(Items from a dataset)
- - -
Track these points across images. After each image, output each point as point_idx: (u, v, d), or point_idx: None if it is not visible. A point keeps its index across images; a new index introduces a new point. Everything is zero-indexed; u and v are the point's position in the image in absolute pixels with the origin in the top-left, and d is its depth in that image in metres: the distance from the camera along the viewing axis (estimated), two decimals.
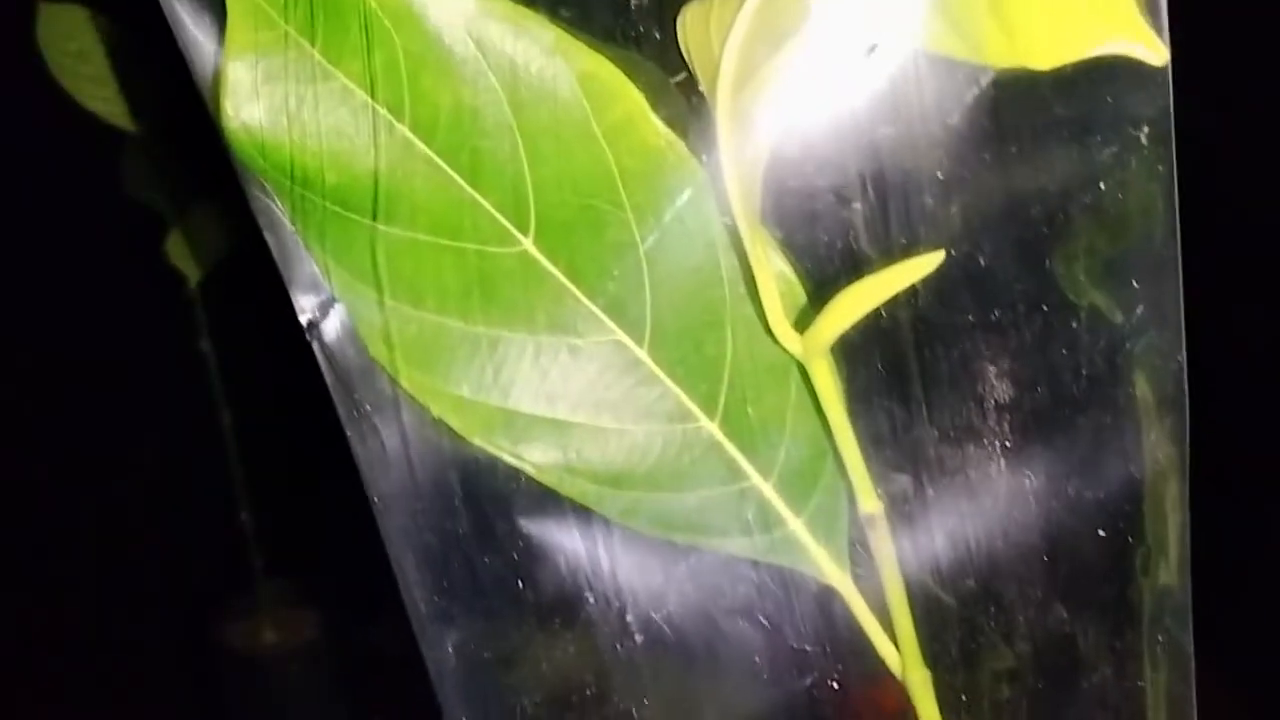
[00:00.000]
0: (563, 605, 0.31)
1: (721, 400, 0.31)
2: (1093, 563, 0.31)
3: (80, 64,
- - -
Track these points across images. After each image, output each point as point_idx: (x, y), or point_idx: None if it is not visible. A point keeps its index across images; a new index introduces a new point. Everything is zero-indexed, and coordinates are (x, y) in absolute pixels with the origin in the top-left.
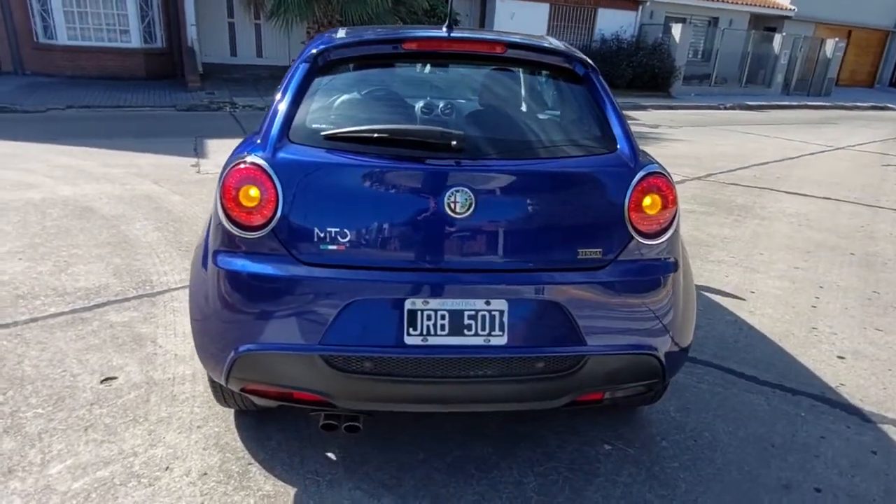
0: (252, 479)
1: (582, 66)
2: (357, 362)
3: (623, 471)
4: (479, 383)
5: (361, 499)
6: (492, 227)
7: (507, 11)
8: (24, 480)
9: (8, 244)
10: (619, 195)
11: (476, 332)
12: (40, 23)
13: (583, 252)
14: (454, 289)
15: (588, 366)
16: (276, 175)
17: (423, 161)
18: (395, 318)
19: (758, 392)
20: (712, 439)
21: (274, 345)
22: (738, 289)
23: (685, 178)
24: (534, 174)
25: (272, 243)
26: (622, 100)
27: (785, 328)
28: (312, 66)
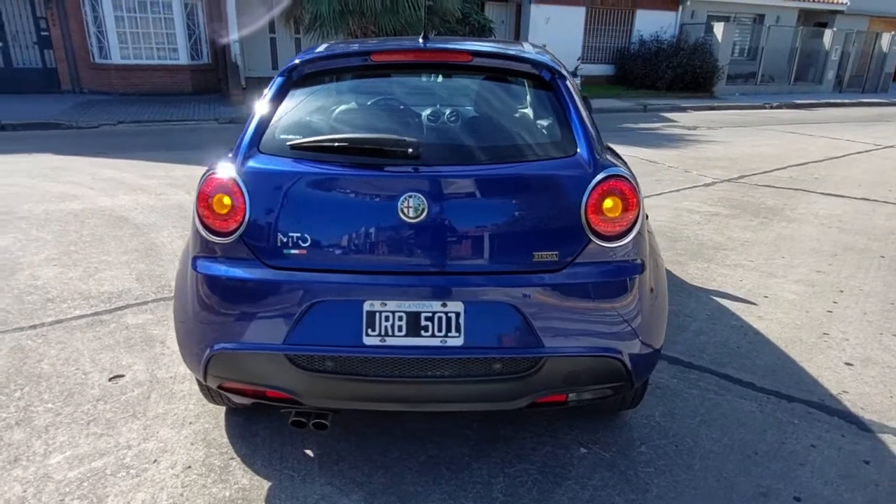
- - -
> What is needed: Please filter the data down to the lines containing the word "absolute".

> Exercise output:
Track these points across images. After each image, output each point as point_idx: (u, v, d), or point_idx: None if it is not visible. A point keeps its index across images; a new index introduces a new point. Everything is zero-indexed; u and v are the point's position in the image in absolute pixels with the origin in the top-left, and d is its depth in that image in metres: the distance from the camera along the viewing axis (estimated), two decimals.
Track these points across images. After each image, output each point as point_idx: (x, y), or point_idx: None if it is not visible. A point keeps its index across images; a new index introduces a new point. Everything is zero-indexed, and coordinates are (x, y) in absolute pixels with the origin in the top-left.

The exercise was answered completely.